** Data for review follows **

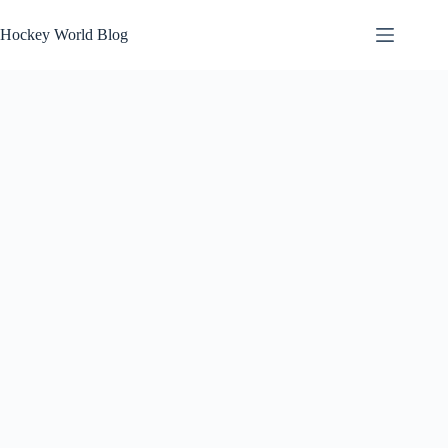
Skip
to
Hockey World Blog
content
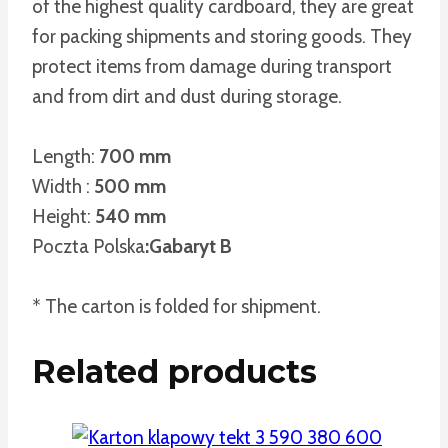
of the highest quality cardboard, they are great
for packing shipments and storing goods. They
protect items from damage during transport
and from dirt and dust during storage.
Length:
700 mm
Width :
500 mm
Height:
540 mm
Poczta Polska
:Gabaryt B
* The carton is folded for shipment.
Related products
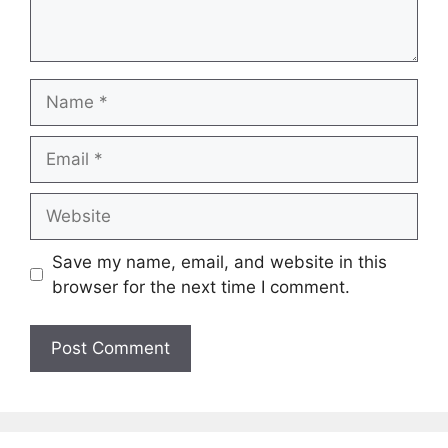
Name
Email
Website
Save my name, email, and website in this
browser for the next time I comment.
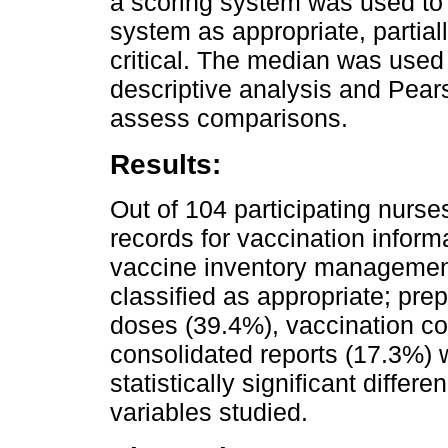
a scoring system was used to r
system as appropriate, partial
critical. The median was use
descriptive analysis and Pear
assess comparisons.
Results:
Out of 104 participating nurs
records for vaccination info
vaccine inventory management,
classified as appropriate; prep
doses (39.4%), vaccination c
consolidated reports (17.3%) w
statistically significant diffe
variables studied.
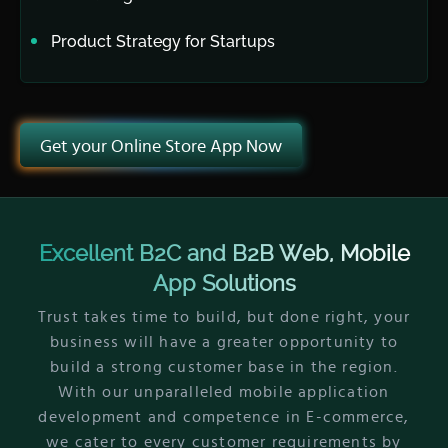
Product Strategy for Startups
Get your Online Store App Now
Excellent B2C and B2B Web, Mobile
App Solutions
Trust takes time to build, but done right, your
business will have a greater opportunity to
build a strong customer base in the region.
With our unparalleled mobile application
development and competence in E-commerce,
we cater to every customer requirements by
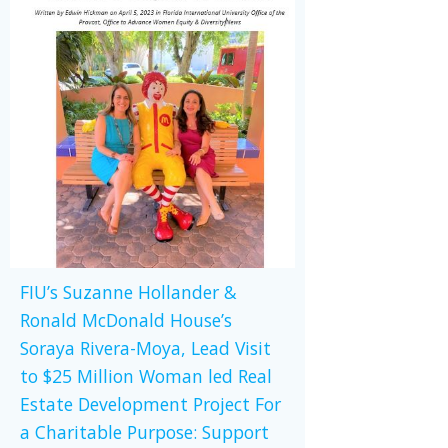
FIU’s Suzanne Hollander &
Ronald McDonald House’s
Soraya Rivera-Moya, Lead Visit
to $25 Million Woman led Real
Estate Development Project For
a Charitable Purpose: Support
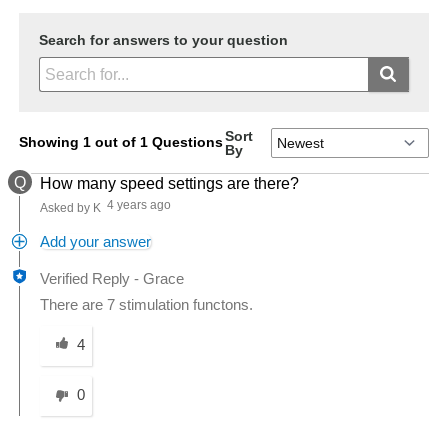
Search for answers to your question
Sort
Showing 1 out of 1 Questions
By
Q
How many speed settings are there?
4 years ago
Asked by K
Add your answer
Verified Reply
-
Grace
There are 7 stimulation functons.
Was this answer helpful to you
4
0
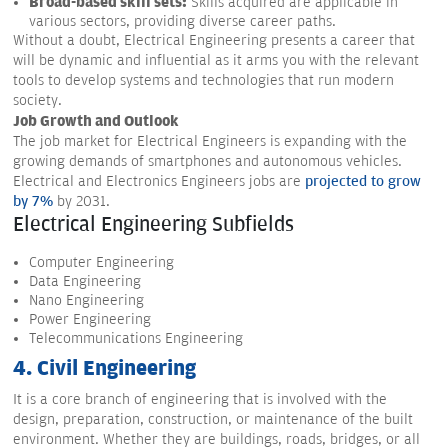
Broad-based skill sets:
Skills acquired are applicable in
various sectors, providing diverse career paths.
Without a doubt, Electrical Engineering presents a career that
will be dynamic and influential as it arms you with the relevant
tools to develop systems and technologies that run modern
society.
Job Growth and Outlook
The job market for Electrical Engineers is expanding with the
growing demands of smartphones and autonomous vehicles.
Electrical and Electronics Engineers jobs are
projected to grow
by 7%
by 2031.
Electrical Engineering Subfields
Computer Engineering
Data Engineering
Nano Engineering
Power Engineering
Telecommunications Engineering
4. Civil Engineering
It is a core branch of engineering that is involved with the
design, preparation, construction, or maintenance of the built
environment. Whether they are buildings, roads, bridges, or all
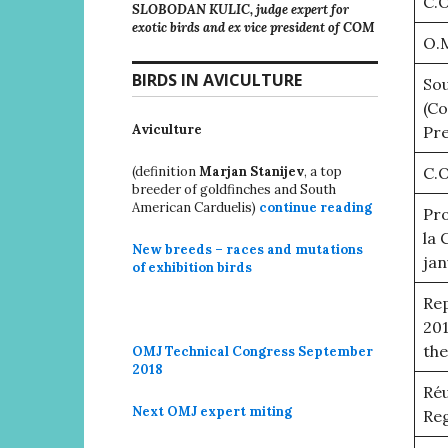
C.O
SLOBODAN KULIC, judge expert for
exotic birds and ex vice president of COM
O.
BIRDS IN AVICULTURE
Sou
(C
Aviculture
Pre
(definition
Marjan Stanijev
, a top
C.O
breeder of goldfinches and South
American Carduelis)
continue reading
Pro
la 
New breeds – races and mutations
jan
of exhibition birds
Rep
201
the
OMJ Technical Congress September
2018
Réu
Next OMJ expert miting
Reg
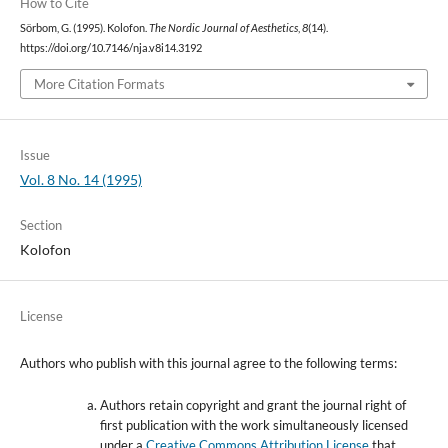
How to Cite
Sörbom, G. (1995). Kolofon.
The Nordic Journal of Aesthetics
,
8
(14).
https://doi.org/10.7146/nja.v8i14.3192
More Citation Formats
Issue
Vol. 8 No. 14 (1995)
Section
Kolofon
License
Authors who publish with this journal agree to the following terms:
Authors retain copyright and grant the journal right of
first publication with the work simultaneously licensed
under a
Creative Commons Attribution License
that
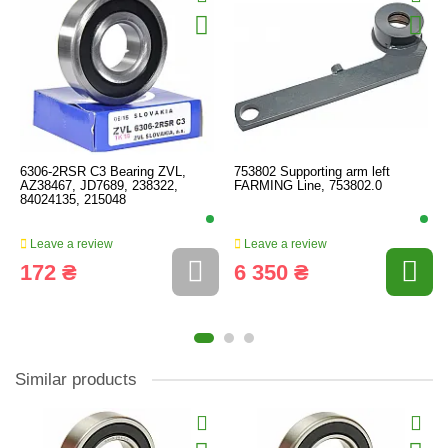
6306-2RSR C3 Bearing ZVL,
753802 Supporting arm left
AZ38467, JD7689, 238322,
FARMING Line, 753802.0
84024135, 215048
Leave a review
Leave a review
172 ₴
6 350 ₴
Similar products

** End of Data for review **

* [Work instruction]: Copy word for word the lines starting with the one containing "6306-2RSR C3 Bearing" and continuing to the end of the items, including both that line and the final one.

* [Solution to this problem]:
6306-2RSR C3 Bearing ZVL,
753802 Supporting arm left
AZ38467, JD7689, 238322,
FARMING Line, 753802.0
84024135, 215048
Leave a review
Leave a review
172 ₴
6 350 ₴
Similar products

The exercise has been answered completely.